Le jeudi 19 juin 2025, Aix-en-Provence accueille le congrès de l’AEGES (Association pour les Études sur la Guerre et la Stratégie) avec un panel au titre évocateur : « Prométhée aux Enfers : permanences et mutations de la guerre chimique aux XXe et XXIe siècles ». Au cœur des débats : les usages, les mémoires, mais aussi les silences entourant les différentes formes de guerres chimiques à travers l’histoire, notamment durant la conquête coloniale de l’Algérie.
Parmi les temps forts de panel accueillie par Sciences Po Aix, l’intervention très attendue du professeur Mostéfa Khiati. Intitulée « Les enfumades lors de la conquête de l’Algérie : état des connaissances », elle revient sur une des pratiques les plus controversées de la guerre coloniale française : l’usage d’asphyxies et de gaz dans les grottes où se réfugiaient les populations civiles. En érudit de la mémoire algérienne, Khiati exhume, à partir de sources rares, cette violence de masse longtemps reléguée aux marges de l’histoire officielle. Elle sera accompagnée d’une intervention du Dr. Christophe Lafaye sur les traces et stigmates de la guerre chimique pendant la guerre d’indépendance algérienne (1954-1962).
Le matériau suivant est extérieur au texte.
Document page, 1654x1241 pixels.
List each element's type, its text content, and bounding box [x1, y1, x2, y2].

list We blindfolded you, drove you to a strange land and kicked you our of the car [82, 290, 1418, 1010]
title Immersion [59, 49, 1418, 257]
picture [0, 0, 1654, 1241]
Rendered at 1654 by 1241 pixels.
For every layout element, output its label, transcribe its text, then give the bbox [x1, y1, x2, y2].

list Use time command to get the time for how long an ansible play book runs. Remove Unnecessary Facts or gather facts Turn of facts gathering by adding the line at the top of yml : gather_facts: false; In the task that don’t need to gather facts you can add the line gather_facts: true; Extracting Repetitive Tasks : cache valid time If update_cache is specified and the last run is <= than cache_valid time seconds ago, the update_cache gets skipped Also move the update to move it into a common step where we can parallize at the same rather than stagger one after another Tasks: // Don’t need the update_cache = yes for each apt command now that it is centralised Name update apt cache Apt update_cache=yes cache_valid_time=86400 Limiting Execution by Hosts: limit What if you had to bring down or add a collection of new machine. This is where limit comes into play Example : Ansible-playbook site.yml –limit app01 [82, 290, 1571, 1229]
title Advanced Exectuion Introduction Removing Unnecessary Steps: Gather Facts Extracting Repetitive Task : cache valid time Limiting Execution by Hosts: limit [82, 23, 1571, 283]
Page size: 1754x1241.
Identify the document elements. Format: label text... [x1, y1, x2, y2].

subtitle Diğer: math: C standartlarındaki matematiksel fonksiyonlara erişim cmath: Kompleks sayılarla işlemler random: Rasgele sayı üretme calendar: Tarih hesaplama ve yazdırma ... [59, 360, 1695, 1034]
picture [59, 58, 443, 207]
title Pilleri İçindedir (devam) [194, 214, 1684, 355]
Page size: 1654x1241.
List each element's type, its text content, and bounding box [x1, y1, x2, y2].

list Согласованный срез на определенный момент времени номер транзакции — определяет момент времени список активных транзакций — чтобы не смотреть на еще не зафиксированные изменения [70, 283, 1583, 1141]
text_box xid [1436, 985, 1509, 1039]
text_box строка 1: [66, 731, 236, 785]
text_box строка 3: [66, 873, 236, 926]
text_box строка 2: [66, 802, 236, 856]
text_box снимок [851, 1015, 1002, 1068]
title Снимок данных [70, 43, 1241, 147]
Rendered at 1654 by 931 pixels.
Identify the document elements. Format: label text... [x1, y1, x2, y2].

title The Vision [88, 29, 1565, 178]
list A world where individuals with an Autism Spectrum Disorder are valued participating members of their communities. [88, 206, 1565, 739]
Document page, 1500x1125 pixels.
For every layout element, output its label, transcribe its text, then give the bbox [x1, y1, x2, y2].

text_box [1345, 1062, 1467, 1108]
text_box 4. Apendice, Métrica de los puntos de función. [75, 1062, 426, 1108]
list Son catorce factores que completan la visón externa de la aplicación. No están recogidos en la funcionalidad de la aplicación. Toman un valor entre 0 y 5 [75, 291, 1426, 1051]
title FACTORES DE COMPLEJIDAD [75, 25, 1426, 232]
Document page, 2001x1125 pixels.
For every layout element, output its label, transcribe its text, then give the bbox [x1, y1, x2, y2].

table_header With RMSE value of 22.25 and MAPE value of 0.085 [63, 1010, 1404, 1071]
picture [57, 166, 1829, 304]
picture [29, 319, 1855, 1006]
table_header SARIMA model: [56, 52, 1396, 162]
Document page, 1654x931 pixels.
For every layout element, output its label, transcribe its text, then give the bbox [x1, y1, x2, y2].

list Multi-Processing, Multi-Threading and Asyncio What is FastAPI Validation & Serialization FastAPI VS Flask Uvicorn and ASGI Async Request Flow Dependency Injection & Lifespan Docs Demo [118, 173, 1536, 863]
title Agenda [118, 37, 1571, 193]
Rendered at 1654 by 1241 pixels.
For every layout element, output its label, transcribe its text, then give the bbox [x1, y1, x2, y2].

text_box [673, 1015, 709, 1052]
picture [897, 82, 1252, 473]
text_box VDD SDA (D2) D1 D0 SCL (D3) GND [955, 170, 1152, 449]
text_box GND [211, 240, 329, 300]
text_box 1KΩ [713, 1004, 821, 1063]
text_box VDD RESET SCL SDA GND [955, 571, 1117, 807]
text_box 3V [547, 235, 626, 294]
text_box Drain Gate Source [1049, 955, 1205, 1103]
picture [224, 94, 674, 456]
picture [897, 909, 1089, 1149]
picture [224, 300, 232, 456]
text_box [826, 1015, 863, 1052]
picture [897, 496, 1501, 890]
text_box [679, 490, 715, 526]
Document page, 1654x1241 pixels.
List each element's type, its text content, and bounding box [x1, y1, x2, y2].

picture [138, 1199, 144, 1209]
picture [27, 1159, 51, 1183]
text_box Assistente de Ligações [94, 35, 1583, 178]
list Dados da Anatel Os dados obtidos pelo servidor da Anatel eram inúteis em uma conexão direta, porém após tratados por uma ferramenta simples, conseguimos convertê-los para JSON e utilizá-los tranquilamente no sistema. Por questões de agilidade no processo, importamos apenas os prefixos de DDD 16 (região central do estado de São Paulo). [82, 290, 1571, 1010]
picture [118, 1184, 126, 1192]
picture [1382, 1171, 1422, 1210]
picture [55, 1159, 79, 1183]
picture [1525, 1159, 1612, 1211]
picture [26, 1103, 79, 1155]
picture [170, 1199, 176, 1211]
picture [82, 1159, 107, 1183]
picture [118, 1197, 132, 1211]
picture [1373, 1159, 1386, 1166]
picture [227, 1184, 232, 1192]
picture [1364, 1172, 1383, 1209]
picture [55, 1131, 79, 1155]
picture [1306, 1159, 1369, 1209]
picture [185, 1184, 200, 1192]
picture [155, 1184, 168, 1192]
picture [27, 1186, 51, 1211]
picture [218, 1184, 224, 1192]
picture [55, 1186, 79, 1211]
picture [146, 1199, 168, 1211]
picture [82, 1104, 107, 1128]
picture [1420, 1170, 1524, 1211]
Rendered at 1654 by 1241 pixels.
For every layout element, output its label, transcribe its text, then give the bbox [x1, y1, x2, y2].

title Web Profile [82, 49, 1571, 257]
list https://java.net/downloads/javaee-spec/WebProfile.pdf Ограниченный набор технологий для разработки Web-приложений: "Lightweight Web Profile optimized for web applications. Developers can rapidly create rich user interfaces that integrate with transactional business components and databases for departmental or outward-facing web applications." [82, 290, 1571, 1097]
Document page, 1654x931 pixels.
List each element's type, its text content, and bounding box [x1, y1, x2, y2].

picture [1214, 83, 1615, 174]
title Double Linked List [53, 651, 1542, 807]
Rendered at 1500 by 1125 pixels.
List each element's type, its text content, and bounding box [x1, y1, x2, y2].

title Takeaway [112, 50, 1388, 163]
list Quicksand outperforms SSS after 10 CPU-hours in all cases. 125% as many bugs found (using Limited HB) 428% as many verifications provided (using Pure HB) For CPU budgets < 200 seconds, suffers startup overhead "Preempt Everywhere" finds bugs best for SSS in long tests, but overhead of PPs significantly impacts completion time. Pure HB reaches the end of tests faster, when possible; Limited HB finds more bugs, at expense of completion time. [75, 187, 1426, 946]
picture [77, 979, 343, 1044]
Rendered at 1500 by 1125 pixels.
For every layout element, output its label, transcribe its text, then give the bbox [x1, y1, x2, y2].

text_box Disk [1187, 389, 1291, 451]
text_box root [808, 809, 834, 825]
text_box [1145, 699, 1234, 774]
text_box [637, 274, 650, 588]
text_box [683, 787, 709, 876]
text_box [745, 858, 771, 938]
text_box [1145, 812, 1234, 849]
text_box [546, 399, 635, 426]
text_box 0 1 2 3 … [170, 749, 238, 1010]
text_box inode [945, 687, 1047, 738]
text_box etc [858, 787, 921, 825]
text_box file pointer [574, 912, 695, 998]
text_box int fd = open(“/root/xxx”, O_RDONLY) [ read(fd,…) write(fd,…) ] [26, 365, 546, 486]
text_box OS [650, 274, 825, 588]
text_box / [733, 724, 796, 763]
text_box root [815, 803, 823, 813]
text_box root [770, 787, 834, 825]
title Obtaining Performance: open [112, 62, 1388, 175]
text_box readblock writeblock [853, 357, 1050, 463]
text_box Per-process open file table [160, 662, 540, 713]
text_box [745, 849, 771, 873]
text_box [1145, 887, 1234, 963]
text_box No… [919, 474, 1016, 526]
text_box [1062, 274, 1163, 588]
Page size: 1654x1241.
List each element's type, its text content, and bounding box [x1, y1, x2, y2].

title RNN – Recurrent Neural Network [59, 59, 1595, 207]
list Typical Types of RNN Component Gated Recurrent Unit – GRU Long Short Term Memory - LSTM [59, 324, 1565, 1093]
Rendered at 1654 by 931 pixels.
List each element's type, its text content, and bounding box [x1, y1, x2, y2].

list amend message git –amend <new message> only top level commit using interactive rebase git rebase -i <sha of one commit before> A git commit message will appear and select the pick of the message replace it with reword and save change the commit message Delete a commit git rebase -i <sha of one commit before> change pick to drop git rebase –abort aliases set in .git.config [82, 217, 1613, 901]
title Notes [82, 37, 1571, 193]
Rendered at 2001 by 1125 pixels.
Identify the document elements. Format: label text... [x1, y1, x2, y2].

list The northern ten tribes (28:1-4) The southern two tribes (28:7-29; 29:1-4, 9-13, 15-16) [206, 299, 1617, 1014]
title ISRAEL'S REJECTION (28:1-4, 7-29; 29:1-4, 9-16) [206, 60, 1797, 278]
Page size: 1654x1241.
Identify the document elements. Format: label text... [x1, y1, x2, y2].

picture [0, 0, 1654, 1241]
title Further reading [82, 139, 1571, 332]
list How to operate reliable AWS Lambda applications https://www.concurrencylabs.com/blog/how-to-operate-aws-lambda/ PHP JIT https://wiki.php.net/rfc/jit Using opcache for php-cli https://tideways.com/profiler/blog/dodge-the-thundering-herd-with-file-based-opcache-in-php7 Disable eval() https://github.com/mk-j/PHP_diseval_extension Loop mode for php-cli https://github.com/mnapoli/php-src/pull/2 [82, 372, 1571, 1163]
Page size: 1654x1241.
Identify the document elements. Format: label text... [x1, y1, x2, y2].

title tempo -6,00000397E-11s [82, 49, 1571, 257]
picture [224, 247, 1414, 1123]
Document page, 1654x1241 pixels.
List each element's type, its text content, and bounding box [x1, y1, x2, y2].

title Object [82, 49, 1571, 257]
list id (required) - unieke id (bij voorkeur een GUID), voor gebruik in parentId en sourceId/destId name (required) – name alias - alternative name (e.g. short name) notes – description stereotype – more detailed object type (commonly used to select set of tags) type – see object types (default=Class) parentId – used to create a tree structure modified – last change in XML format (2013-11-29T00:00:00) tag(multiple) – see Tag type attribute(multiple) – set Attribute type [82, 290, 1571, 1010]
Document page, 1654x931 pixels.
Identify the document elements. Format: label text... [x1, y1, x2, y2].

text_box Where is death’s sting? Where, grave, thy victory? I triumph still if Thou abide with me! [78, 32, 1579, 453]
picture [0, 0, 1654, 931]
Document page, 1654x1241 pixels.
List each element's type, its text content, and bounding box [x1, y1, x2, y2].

L’Algérie n’est pas seulement objet d’étude mais aussi pleinement actrice de cette rencontre scientifique. La chercheuse Lina Leyla Abdelaziz de l’université de Batna 2, clôturera la journée par une intervention de synthèse proposant un autre regard sur la guerre chimique aux XXe et XXIe siècles.
Le panel, co-organisé par le Professeur Pierre Journoud, le docteur Christophe Lafaye et la docteure Lina Leyla Abdelaziz, s’ouvre avec quelques mots d’accueil du professeur émérite Jean-Charles Jauffret et une introduction générale du docteur Olivier Lepick, spécialiste international des armes chimiques. Il est structuré autour de trois tables rondes, l’une sur les aspects méthodologiques et les origines de la guerre chimique, une autre sur les atteintes environnementales et une dernière sur les formes contemporaines de la guerre chimique. Ce panel réunira une dizaine de chercheurs venus de France, d’Allemagne, du Cameroun ou encore d’Algérie.
Si les interventions sur le Cameroun, l’Algérie et le Vietnam sont d’un grand intérêt comparatif, la présence algérienne dans ce dispositif intellectuel souligne un regain d’intérêt scientifique et mémoriel pour les violences chimiques coloniales. Ce retour du refoulé colonial dans les études stratégiques interroge aussi bien les pratiques passées que les responsabilités présentes, dans une période marquée par de nouvelles conflictualités au Moyen-Orient et en Afrique.
Avec ce congrès, l’AEGES ouvre un espace critique où les voix du Sud, encore trop marginales dans les sciences de la guerre, prennent enfin leur juste place ».